BEGIN Exercise input
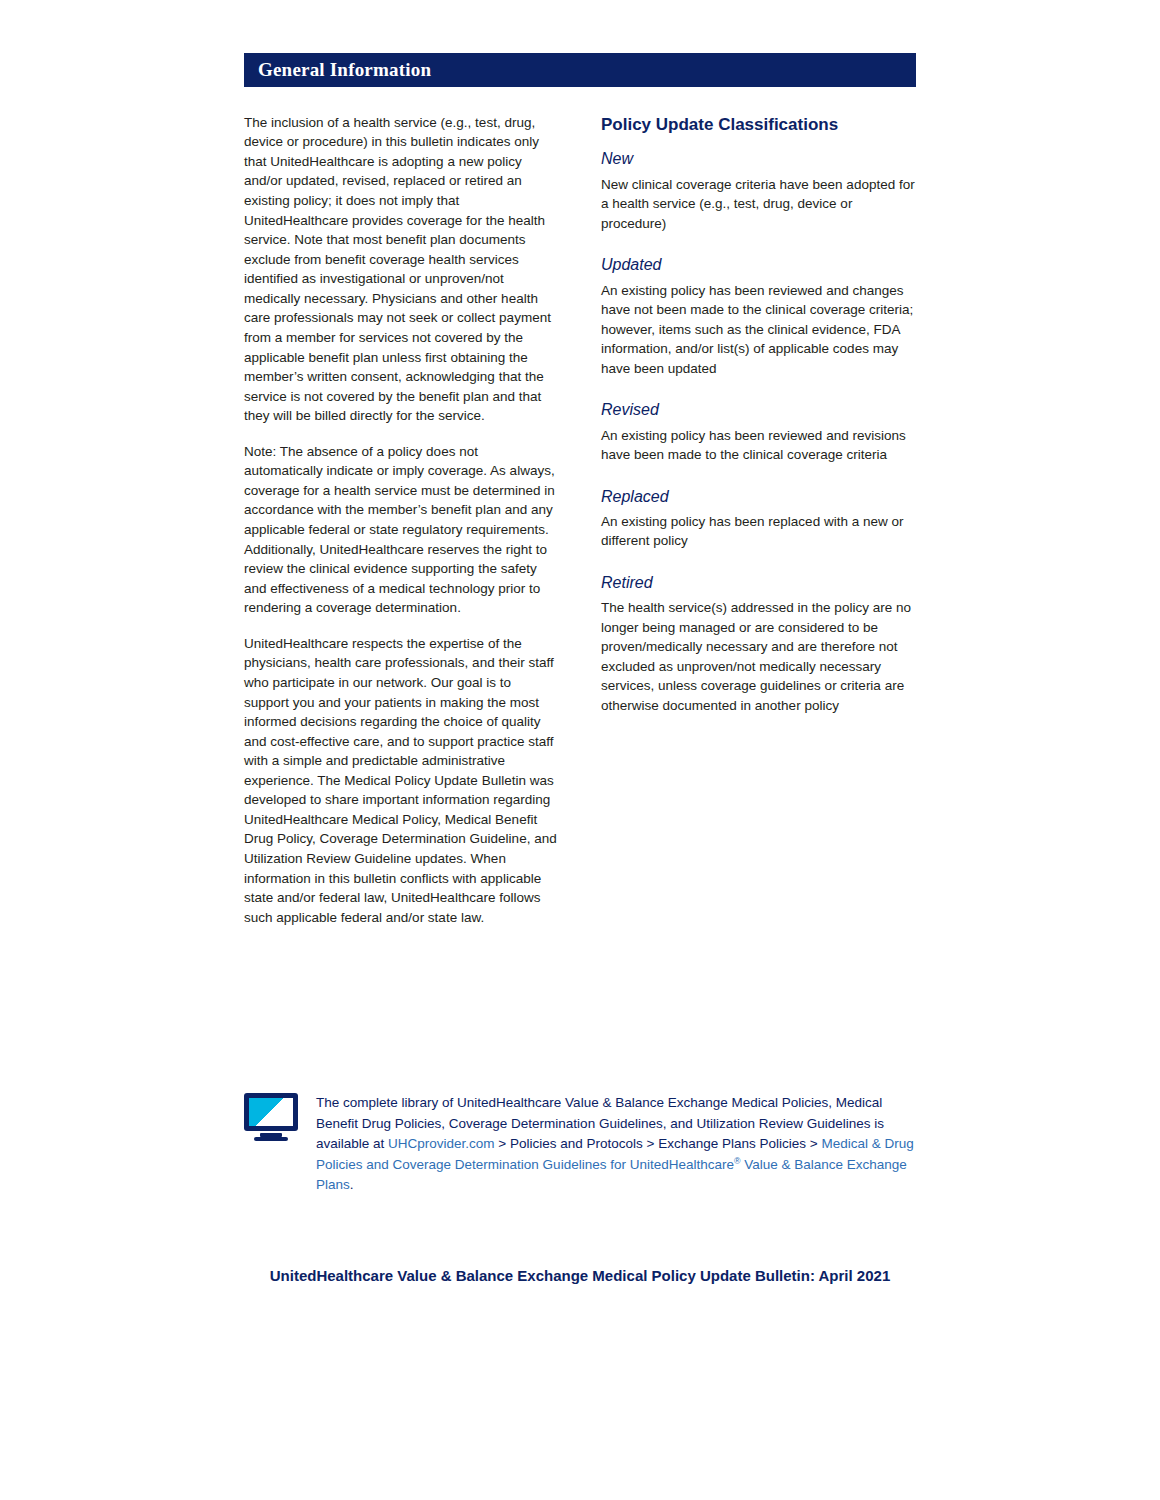General Information
The inclusion of a health service (e.g., test, drug, device or procedure) in this bulletin indicates only that UnitedHealthcare is adopting a new policy and/or updated, revised, replaced or retired an existing policy; it does not imply that UnitedHealthcare provides coverage for the health service. Note that most benefit plan documents exclude from benefit coverage health services identified as investigational or unproven/not medically necessary. Physicians and other health care professionals may not seek or collect payment from a member for services not covered by the applicable benefit plan unless first obtaining the member’s written consent, acknowledging that the service is not covered by the benefit plan and that they will be billed directly for the service.
Note: The absence of a policy does not automatically indicate or imply coverage. As always, coverage for a health service must be determined in accordance with the member’s benefit plan and any applicable federal or state regulatory requirements. Additionally, UnitedHealthcare reserves the right to review the clinical evidence supporting the safety and effectiveness of a medical technology prior to rendering a coverage determination.
UnitedHealthcare respects the expertise of the physicians, health care professionals, and their staff who participate in our network. Our goal is to support you and your patients in making the most informed decisions regarding the choice of quality and cost-effective care, and to support practice staff with a simple and predictable administrative experience. The Medical Policy Update Bulletin was developed to share important information regarding UnitedHealthcare Medical Policy, Medical Benefit Drug Policy, Coverage Determination Guideline, and Utilization Review Guideline updates. When information in this bulletin conflicts with applicable state and/or federal law, UnitedHealthcare follows such applicable federal and/or state law.
Policy Update Classifications
New
New clinical coverage criteria have been adopted for a health service (e.g., test, drug, device or procedure)
Updated
An existing policy has been reviewed and changes have not been made to the clinical coverage criteria; however, items such as the clinical evidence, FDA information, and/or list(s) of applicable codes may have been updated
Revised
An existing policy has been reviewed and revisions have been made to the clinical coverage criteria
Replaced
An existing policy has been replaced with a new or different policy
Retired
The health service(s) addressed in the policy are no longer being managed or are considered to be proven/medically necessary and are therefore not excluded as unproven/not medically necessary services, unless coverage guidelines or criteria are otherwise documented in another policy
The complete library of UnitedHealthcare Value & Balance Exchange Medical Policies, Medical Benefit Drug Policies, Coverage Determination Guidelines, and Utilization Review Guidelines is available at UHCprovider.com > Policies and Protocols > Exchange Plans Policies > Medical & Drug Policies and Coverage Determination Guidelines for UnitedHealthcare® Value & Balance Exchange Plans.
UnitedHealthcare Value & Balance Exchange Medical Policy Update Bulletin: April 2021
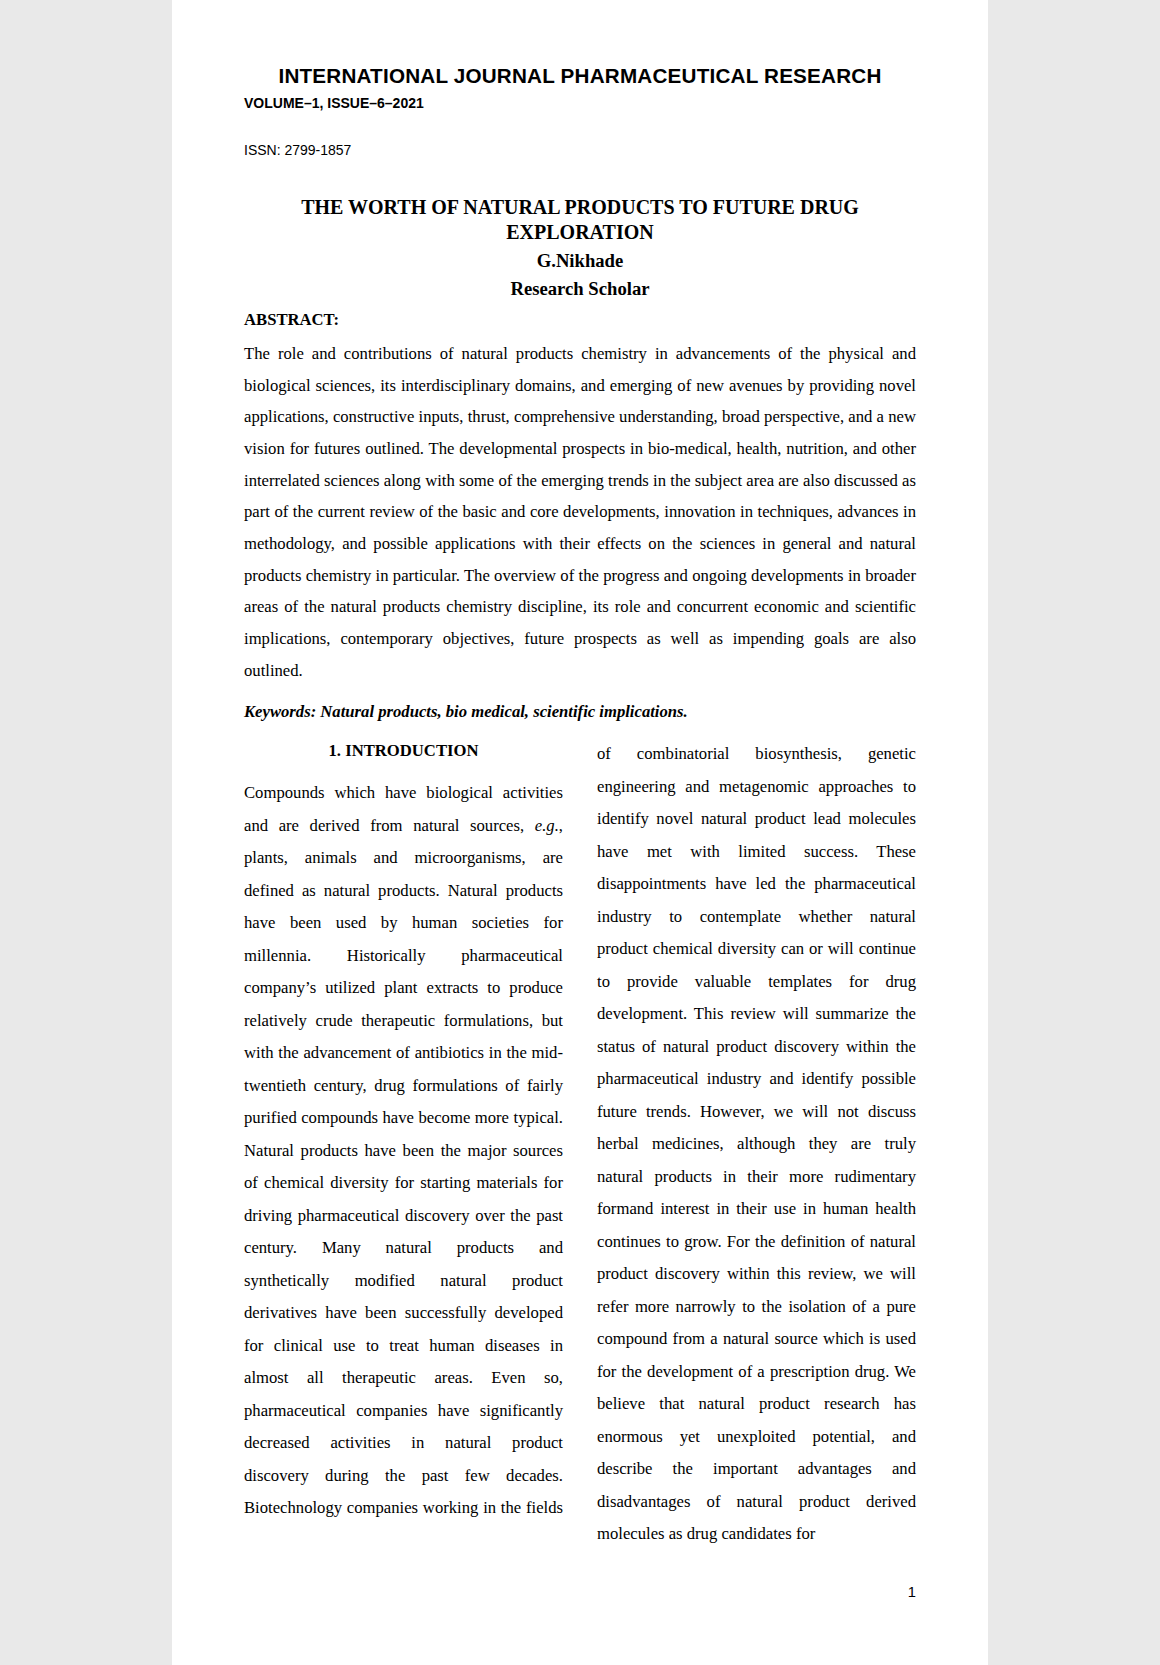INTERNATIONAL JOURNAL PHARMACEUTICAL RESEARCH
VOLUME–1, ISSUE–6–2021
ISSN: 2799-1857
The Worth of Natural Products to Future Drug Exploration
G.Nikhade
Research Scholar
Abstract:
The role and contributions of natural products chemistry in advancements of the physical and biological sciences, its interdisciplinary domains, and emerging of new avenues by providing novel applications, constructive inputs, thrust, comprehensive understanding, broad perspective, and a new vision for futures outlined. The developmental prospects in bio-medical, health, nutrition, and other interrelated sciences along with some of the emerging trends in the subject area are also discussed as part of the current review of the basic and core developments, innovation in techniques, advances in methodology, and possible applications with their effects on the sciences in general and natural products chemistry in particular. The overview of the progress and ongoing developments in broader areas of the natural products chemistry discipline, its role and concurrent economic and scientific implications, contemporary objectives, future prospects as well as impending goals are also outlined.
Keywords: Natural products, bio medical, scientific implications.
1. Introduction
Compounds which have biological activities and are derived from natural sources, e.g., plants, animals and microorganisms, are defined as natural products. Natural products have been used by human societies for millennia. Historically pharmaceutical company’s utilized plant extracts to produce relatively crude therapeutic formulations, but with the advancement of antibiotics in the mid-twentieth century, drug formulations of fairly purified compounds have become more typical. Natural products have been the major sources of chemical diversity for starting materials for driving pharmaceutical discovery over the past century. Many natural products and synthetically modified natural product derivatives have been successfully developed for clinical use to treat human diseases in almost all therapeutic areas. Even so, pharmaceutical companies have significantly decreased activities in natural product discovery during the past few decades. Biotechnology companies working in the fields of combinatorial biosynthesis, genetic engineering and metagenomic approaches to identify novel natural product lead molecules have met with limited success. These disappointments have led the pharmaceutical industry to contemplate whether natural product chemical diversity can or will continue to provide valuable templates for drug development. This review will summarize the status of natural product discovery within the pharmaceutical industry and identify possible future trends. However, we will not discuss herbal medicines, although they are truly natural products in their more rudimentary formand interest in their use in human health continues to grow. For the definition of natural product discovery within this review, we will refer more narrowly to the isolation of a pure compound from a natural source which is used for the development of a prescription drug. We believe that natural product research has enormous yet unexploited potential, and describe the important advantages and disadvantages of natural product derived molecules as drug candidates for
1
END Exercise input
### Instructions to follow
Repeat the data exactly, dropping every picture it holds.

### Answer space
General Information
The inclusion of a health service (e.g., test, drug, device or procedure) in this bulletin indicates only that UnitedHealthcare is adopting a new policy and/or updated, revised, replaced or retired an existing policy; it does not imply that UnitedHealthcare provides coverage for the health service. Note that most benefit plan documents exclude from benefit coverage health services identified as investigational or unproven/not medically necessary. Physicians and other health care professionals may not seek or collect payment from a member for services not covered by the applicable benefit plan unless first obtaining the member’s written consent, acknowledging that the service is not covered by the benefit plan and that they will be billed directly for the service.
Note: The absence of a policy does not automatically indicate or imply coverage. As always, coverage for a health service must be determined in accordance with the member’s benefit plan and any applicable federal or state regulatory requirements. Additionally, UnitedHealthcare reserves the right to review the clinical evidence supporting the safety and effectiveness of a medical technology prior to rendering a coverage determination.
UnitedHealthcare respects the expertise of the physicians, health care professionals, and their staff who participate in our network. Our goal is to support you and your patients in making the most informed decisions regarding the choice of quality and cost-effective care, and to support practice staff with a simple and predictable administrative experience. The Medical Policy Update Bulletin was developed to share important information regarding UnitedHealthcare Medical Policy, Medical Benefit Drug Policy, Coverage Determination Guideline, and Utilization Review Guideline updates. When information in this bulletin conflicts with applicable state and/or federal law, UnitedHealthcare follows such applicable federal and/or state law.
Policy Update Classifications
New
New clinical coverage criteria have been adopted for a health service (e.g., test, drug, device or procedure)
Updated
An existing policy has been reviewed and changes have not been made to the clinical coverage criteria; however, items such as the clinical evidence, FDA information, and/or list(s) of applicable codes may have been updated
Revised
An existing policy has been reviewed and revisions have been made to the clinical coverage criteria
Replaced
An existing policy has been replaced with a new or different policy
Retired
The health service(s) addressed in the policy are no longer being managed or are considered to be proven/medically necessary and are therefore not excluded as unproven/not medically necessary services, unless coverage guidelines or criteria are otherwise documented in another policy
The complete library of UnitedHealthcare Value & Balance Exchange Medical Policies, Medical Benefit Drug Policies, Coverage Determination Guidelines, and Utilization Review Guidelines is available at UHCprovider.com > Policies and Protocols > Exchange Plans Policies > Medical & Drug Policies and Coverage Determination Guidelines for UnitedHealthcare® Value & Balance Exchange Plans.
UnitedHealthcare Value & Balance Exchange Medical Policy Update Bulletin: April 2021
INTERNATIONAL JOURNAL PHARMACEUTICAL RESEARCH
VOLUME–1, ISSUE–6–2021
ISSN: 2799-1857
The Worth of Natural Products to Future Drug Exploration
G.Nikhade
Research Scholar
Abstract:
The role and contributions of natural products chemistry in advancements of the physical and biological sciences, its interdisciplinary domains, and emerging of new avenues by providing novel applications, constructive inputs, thrust, comprehensive understanding, broad perspective, and a new vision for futures outlined. The developmental prospects in bio-medical, health, nutrition, and other interrelated sciences along with some of the emerging trends in the subject area are also discussed as part of the current review of the basic and core developments, innovation in techniques, advances in methodology, and possible applications with their effects on the sciences in general and natural products chemistry in particular. The overview of the progress and ongoing developments in broader areas of the natural products chemistry discipline, its role and concurrent economic and scientific implications, contemporary objectives, future prospects as well as impending goals are also outlined.
Keywords: Natural products, bio medical, scientific implications.
1. Introduction
Compounds which have biological activities and are derived from natural sources, e.g., plants, animals and microorganisms, are defined as natural products. Natural products have been used by human societies for millennia. Historically pharmaceutical company’s utilized plant extracts to produce relatively crude therapeutic formulations, but with the advancement of antibiotics in the mid-twentieth century, drug formulations of fairly purified compounds have become more typical. Natural products have been the major sources of chemical diversity for starting materials for driving pharmaceutical discovery over the past century. Many natural products and synthetically modified natural product derivatives have been successfully developed for clinical use to treat human diseases in almost all therapeutic areas. Even so, pharmaceutical companies have significantly decreased activities in natural product discovery during the past few decades. Biotechnology companies working in the fields of combinatorial biosynthesis, genetic engineering and metagenomic approaches to identify novel natural product lead molecules have met with limited success. These disappointments have led the pharmaceutical industry to contemplate whether natural product chemical diversity can or will continue to provide valuable templates for drug development. This review will summarize the status of natural product discovery within the pharmaceutical industry and identify possible future trends. However, we will not discuss herbal medicines, although they are truly natural products in their more rudimentary formand interest in their use in human health continues to grow. For the definition of natural product discovery within this review, we will refer more narrowly to the isolation of a pure compound from a natural source which is used for the development of a prescription drug. We believe that natural product research has enormous yet unexploited potential, and describe the important advantages and disadvantages of natural product derived molecules as drug candidates for
1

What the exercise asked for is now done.